Now those job-seekers think they might have a new tool: AI, which can possibly tailor a resumé and cover letter even more deftly to pass that initial screening and get that personal pitch in front of a human.
However, that hope might be dashed by AI itself: recruiters and hiring managers are deploying AIs of their own to sift through applications in even greater detail and to use the algorithms’ predictive ability to foretell which applicants would do best in performing the job on offer.
“I’ve been doing this a long time and this is probably the most pivotal thing I’ve seen that will disrupt recruitment,” Shannon Moorman, in charge of recruiting creative talent for global ad agency WPP.
AI is aiding recruiters in tailoring job descriptions for complex positions and direct-messaging candidates, executives told The Wall Street Journal. That leaves humans more time to review and speak with qualified applicants.
AI also is widening talent searches by flagging words humans might use that could dissuade women from applying, such as “determined,” “driven,” and “objective,” a WPP spokesperson explained to the WSJ.
In addition, AI is helping recruiters communicate with candidates in foreign countries in their native languages.
“Sometimes my Spanish is stronger than their English so I believe AI gives comfort and credibility and builds rapport both ways,” Sasha Martens, who owns a private recruiting service for creative talent, said to the WSJ.
She uses Bard and translating AI DeepL to more deftly use foreign slang to build rapport, she noted.
AIs also write code known as “Boolean strings” that recruiters can use to search for talent.
For example, recruiters can spend hours writing and refining lengthy strings of code that would let them search the San Francisco area for software developers skilled in using the JavaScript language.
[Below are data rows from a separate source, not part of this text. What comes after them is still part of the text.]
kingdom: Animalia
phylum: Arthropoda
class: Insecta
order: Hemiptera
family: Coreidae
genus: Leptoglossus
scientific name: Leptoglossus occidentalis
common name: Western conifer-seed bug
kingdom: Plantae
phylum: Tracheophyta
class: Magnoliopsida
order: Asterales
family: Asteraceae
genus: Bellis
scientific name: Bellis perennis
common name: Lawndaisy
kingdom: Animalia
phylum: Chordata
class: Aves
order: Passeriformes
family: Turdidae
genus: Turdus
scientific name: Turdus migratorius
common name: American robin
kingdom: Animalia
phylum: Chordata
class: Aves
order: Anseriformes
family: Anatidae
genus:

Now AIs can do that in minutes, even suggesting better prompts than humans had thought of.
AIs also are searching for candidates among social media subgroups, online professional forums, and even among alumni listings of historically Black colleges.
“AI is actually going to open up our aperture for diverse talent pools that we otherwise wouldn’t even have been aware of,” Moorman said.
However, recruiters are still painfully aware that AIs can throw wildly inaccurate information into a resumé or background check.
When one recruiter told his AI to summarize his own background, the bot told him that he graduated from Cornell University’s School of Industrial and Labor Relations. In reality, he’s an alum of the University of Virginia.
Using AI “hasn’t changed my workflow of applicants,” Zach Canfield, director of talent at the Goodby Silverstein & Partners ad agency, “but it’s changed my ability to home in on the types of people I’d like to go after proactivity.”
TRENDPOST: AI is eliminating the value of a well-written resumé and instead will focus job applicants on guessing which prompts or key words to include in their applications to snag a bot’s attention.